**Instruction**
Restate verbatim the span of lines below between the line with "Spiders in the" and the line with "EXT. WADE'S RANCH - DIRT DRIVEWAY - DAY", including those two lines, and only that span.

**Recorded data**
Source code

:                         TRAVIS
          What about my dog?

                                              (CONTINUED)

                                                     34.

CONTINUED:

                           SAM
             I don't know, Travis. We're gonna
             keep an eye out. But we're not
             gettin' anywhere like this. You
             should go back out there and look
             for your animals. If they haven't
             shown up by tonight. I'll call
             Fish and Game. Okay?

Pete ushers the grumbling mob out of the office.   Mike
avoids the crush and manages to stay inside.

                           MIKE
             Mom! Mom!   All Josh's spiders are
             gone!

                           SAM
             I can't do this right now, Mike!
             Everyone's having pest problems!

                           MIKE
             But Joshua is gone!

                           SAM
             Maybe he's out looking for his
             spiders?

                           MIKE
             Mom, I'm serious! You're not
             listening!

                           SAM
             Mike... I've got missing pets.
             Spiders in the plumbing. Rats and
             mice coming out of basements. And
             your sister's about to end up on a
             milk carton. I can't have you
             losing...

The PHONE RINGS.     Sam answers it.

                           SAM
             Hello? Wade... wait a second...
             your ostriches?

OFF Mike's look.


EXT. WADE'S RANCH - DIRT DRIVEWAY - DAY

* * *

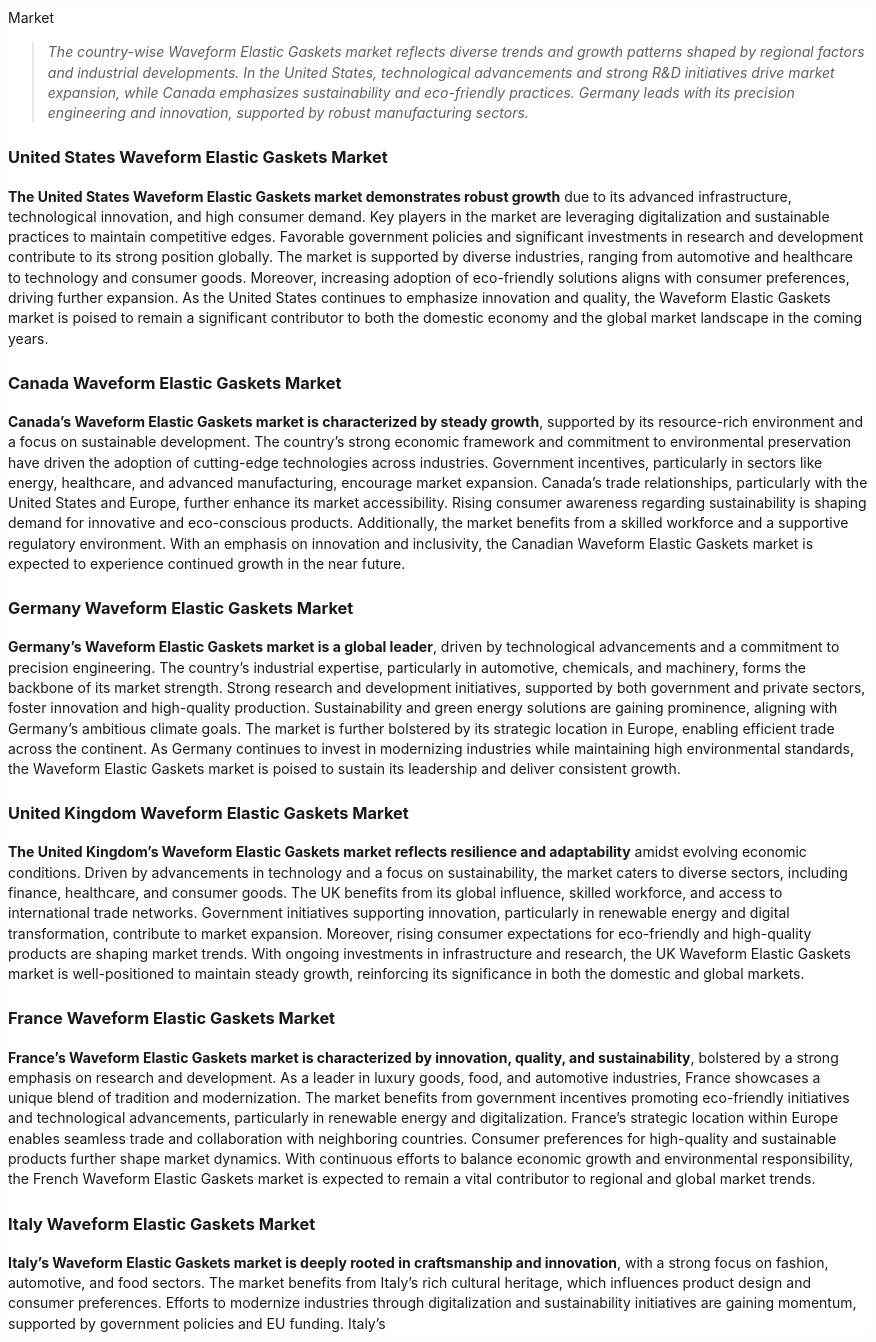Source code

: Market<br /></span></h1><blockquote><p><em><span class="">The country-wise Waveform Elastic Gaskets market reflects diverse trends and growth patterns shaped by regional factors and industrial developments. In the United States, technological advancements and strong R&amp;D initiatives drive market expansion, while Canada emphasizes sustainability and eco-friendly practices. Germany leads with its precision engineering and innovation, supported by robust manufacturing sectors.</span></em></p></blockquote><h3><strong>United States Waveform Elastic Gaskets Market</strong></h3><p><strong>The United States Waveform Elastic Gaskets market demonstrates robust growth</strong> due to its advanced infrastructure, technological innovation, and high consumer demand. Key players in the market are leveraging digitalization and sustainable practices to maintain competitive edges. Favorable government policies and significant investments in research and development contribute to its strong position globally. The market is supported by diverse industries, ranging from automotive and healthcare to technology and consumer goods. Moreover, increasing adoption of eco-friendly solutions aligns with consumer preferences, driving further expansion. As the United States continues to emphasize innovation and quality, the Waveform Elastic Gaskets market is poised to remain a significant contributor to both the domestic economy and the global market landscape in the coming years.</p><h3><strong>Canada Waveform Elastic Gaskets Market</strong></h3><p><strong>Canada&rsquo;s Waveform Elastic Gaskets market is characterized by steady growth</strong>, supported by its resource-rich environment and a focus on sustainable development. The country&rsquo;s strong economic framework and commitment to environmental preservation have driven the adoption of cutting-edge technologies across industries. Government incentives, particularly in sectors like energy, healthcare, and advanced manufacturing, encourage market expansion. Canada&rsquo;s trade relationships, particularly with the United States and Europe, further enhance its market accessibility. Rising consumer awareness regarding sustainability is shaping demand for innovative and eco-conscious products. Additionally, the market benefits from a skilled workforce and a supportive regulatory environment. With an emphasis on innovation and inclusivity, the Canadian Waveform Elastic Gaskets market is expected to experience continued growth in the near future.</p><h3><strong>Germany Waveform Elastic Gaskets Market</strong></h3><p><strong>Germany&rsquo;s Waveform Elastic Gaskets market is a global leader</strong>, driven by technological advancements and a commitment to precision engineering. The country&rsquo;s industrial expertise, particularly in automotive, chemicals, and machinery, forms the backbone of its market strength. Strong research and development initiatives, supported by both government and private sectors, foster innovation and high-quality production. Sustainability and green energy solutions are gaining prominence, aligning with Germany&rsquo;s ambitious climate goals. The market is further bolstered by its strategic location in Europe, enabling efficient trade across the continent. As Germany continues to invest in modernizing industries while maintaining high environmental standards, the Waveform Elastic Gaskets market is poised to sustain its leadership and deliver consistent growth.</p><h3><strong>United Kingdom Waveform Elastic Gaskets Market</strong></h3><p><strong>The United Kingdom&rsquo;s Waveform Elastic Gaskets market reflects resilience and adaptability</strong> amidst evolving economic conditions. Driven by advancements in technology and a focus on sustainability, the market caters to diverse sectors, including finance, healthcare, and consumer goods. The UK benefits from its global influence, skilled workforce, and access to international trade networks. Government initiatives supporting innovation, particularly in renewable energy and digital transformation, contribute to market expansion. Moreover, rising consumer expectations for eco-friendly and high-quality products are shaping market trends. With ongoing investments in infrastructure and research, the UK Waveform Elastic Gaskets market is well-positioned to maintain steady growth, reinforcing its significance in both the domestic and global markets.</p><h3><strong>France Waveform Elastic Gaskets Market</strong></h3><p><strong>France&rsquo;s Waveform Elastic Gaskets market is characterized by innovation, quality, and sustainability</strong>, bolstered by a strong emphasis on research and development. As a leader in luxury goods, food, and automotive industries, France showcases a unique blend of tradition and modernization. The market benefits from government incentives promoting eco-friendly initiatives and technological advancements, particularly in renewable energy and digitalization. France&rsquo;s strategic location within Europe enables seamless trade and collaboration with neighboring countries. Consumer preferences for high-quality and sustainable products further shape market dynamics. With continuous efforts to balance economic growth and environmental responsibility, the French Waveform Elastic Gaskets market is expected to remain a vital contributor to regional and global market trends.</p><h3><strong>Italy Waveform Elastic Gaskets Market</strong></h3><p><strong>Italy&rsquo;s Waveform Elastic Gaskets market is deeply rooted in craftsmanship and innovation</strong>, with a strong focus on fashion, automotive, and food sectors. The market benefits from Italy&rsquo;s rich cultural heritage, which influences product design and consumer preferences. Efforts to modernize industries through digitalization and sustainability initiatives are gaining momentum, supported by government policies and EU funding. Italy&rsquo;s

**Task answer**
             Spiders in the plumbing. Rats and
             mice coming out of basements. And
             your sister's about to end up on a
             milk carton. I can't have you
             losing...

The PHONE RINGS.     Sam answers it.

                           SAM
             Hello? Wade... wait a second...
             your ostriches?

OFF Mike's look.


EXT. WADE'S RANCH - DIRT DRIVEWAY - DAY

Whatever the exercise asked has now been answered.